To support this case, a clear and connected chain of evidence was produced, showing the connexion of the prisoner with Hart, and leaving no doubt as to the conspiracy which had been formed to rob the prosecutor. The prisoner conducted his own defence, and cross-examined both the prosecutor and the other witnesses; and from the answers of the former it appeared that he had become acquainted with Mr. Smart, of Bridges-street, Covent Garden, and other persons not strictly creditable. The main facts of the charge were, however, not shaken, and the prisoner was found guilty, and sentenced to be transported for fourteen years—a sentence which so shook his nerves, that he fell in a fit, and was removed from the bar in a state of insensibility.
Hart, it will be perceived, was intimately connected with the case to which we have referred, and he too was shortly afterwards apprehended upon the charge of his participation in the offence, of which his agent had been found guilty. Having undergone several examinations before the magistrates, he was committed for trial; but upon application to the Court of King’s Bench, the indictment was removed by certiorari from the Middlesex Sessions to the Old Bailey. On Monday, the 2nd of December, 1833, Hart was put upon his trial; but an objection being taken to the indictment, upon the ground that there was no felony proved, by reason of there having been nothing stolen which was the property of Mr. Astley, a verdict of “Not guilty” was returned upon the direction of the learned judge. Hart was then discharged; and Palmer, whose conviction, it followed, had been illegal, was also subsequently liberated.

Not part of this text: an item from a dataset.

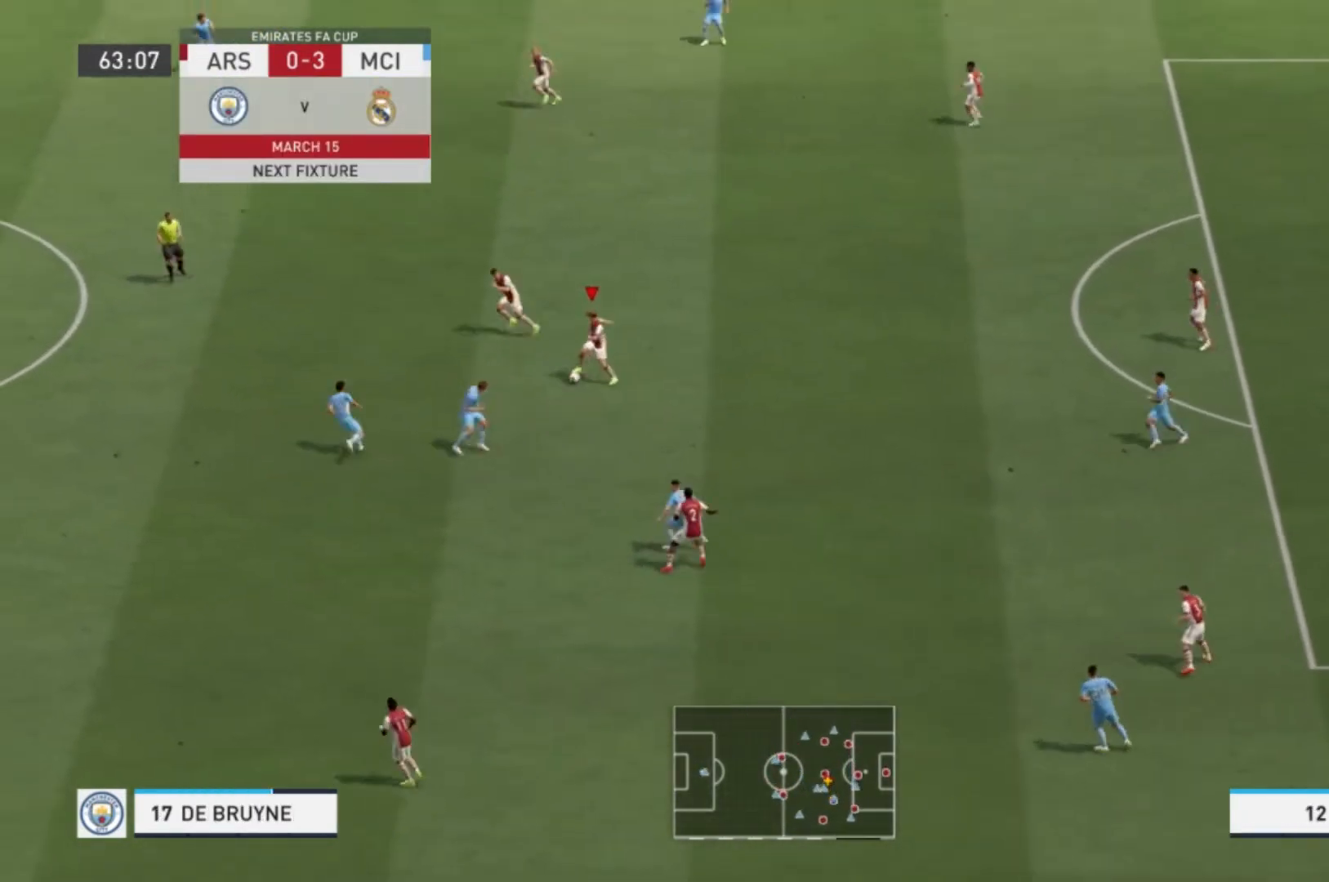
{"dt_ms": 501, "buttons": [], "left_stick": "left", "right_stick": "center", "events": [[167, "Y", "up"], [501, "left_stick", "left"]]}
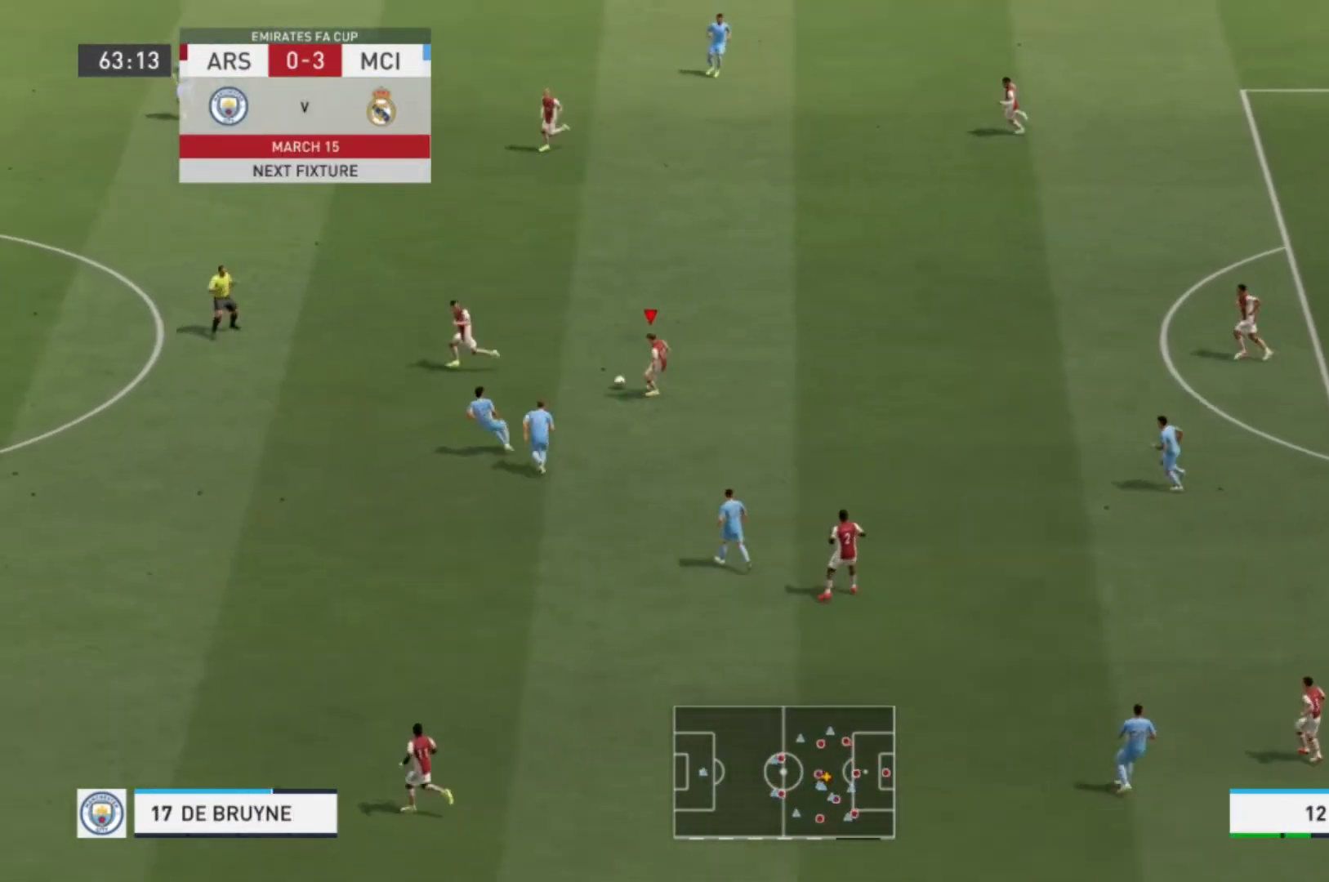
{"dt_ms": 500, "buttons": ["R1"], "left_stick": "left", "right_stick": "center"}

Having detailed the circumstances of these two cases, it is unnecessary that we should go into any further description of the habits and practices of Hart and his associates, because their proceedings were always so much of the same character, that their statement would be a mere repetition of the facts which we have related. Hart was, in pursuance of his sentence, carried to Van Diemen’s Land; but a short residence in that colony, aided, doubtless, by change of habit and situation, brought him to the grave.